**EXERCISE DETAILS**
Copy out everything in the data below from the line containing "kalau sudah pulang)." down to the line containing "(Mado o aketara, yuki ga futte ita.)", keeping both of those lines.

**DATASET RECORDS**
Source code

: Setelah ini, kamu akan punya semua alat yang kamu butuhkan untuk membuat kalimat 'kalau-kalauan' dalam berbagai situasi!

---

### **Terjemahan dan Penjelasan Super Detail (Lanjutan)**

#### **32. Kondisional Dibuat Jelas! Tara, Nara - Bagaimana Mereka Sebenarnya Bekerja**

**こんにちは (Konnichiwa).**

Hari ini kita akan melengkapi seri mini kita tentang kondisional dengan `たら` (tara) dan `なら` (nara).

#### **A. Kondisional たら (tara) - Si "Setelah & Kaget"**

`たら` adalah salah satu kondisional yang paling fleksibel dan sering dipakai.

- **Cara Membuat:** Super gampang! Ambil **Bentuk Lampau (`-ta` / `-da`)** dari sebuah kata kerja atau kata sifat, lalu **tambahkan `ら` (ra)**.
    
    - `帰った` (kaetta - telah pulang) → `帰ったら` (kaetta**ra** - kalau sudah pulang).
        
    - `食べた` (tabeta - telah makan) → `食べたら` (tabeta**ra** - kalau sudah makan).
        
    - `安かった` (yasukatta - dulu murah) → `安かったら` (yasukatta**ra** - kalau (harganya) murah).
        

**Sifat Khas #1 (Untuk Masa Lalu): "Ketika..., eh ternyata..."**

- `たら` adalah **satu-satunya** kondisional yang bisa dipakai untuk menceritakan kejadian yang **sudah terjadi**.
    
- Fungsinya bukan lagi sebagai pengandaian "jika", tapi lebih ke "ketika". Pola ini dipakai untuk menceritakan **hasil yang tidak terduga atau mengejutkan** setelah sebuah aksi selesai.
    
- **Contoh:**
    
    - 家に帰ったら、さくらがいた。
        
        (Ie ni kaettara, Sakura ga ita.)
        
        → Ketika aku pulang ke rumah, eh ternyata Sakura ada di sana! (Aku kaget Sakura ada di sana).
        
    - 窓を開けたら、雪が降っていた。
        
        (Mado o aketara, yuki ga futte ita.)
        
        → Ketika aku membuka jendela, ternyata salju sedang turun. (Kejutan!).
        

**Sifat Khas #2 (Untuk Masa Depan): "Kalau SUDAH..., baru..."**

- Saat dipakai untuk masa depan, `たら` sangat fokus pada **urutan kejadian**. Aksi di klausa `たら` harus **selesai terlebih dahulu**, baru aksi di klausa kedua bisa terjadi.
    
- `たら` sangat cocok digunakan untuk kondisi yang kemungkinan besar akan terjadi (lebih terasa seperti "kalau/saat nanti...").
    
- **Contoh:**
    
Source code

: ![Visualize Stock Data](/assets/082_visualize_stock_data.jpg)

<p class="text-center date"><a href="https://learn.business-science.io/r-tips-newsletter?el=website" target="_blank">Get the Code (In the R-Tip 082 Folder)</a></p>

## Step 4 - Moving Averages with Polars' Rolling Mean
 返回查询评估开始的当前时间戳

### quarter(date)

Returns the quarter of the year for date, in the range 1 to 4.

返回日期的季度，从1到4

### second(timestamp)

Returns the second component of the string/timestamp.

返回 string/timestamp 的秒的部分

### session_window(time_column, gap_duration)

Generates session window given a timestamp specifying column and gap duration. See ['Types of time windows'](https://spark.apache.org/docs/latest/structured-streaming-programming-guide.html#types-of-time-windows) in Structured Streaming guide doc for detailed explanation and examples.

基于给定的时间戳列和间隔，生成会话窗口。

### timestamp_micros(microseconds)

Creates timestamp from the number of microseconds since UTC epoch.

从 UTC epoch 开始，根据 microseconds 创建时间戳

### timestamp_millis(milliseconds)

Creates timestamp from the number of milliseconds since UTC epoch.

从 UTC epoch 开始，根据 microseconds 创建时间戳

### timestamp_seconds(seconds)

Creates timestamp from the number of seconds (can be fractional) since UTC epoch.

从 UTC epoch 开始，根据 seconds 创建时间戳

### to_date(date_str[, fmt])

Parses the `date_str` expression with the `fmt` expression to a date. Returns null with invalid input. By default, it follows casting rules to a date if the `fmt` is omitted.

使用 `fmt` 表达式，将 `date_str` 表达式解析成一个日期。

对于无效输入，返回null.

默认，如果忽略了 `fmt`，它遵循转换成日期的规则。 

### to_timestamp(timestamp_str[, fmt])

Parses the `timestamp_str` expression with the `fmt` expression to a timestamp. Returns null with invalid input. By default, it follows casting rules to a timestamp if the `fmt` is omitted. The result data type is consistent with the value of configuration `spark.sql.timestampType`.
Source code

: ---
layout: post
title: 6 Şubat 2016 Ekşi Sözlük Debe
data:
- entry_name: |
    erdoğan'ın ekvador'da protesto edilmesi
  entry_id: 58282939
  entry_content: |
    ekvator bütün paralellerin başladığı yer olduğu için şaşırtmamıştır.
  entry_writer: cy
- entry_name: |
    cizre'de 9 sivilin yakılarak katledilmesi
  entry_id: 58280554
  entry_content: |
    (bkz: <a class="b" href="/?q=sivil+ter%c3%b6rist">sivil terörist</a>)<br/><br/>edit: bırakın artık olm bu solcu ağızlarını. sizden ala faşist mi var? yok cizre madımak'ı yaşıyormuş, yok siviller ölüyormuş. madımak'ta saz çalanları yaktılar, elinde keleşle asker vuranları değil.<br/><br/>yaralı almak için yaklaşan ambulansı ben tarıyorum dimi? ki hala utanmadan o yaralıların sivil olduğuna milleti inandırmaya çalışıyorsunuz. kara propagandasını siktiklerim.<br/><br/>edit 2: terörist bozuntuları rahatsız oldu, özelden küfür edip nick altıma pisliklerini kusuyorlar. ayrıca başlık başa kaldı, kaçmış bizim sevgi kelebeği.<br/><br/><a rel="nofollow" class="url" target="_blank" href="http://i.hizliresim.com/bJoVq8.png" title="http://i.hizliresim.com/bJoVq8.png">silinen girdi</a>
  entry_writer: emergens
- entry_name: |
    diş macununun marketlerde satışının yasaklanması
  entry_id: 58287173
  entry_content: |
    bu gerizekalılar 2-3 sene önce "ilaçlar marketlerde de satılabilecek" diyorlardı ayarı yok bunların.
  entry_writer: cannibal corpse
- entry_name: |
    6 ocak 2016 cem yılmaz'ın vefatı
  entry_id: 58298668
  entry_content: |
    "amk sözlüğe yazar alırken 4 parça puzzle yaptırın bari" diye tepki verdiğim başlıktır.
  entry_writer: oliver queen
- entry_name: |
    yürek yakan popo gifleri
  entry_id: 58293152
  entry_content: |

**RESULT**
    - `帰った` (kaetta - telah pulang) → `帰ったら` (kaetta**ra** - kalau sudah pulang).
        
    - `食べた` (tabeta - telah makan) → `食べたら` (tabeta**ra** - kalau sudah makan).
        
    - `安かった` (yasukatta - dulu murah) → `安かったら` (yasukatta**ra** - kalau (harganya) murah).
        

**Sifat Khas #1 (Untuk Masa Lalu): "Ketika..., eh ternyata..."**

- `たら` adalah **satu-satunya** kondisional yang bisa dipakai untuk menceritakan kejadian yang **sudah terjadi**.
    
- Fungsinya bukan lagi sebagai pengandaian "jika", tapi lebih ke "ketika". Pola ini dipakai untuk menceritakan **hasil yang tidak terduga atau mengejutkan** setelah sebuah aksi selesai.
    
- **Contoh:**
    
    - 家に帰ったら、さくらがいた。
        
        (Ie ni kaettara, Sakura ga ita.)
        
        → Ketika aku pulang ke rumah, eh ternyata Sakura ada di sana! (Aku kaget Sakura ada di sana).
        
    - 窓を開けたら、雪が降っていた。
        
        (Mado o aketara, yuki ga futte ita.)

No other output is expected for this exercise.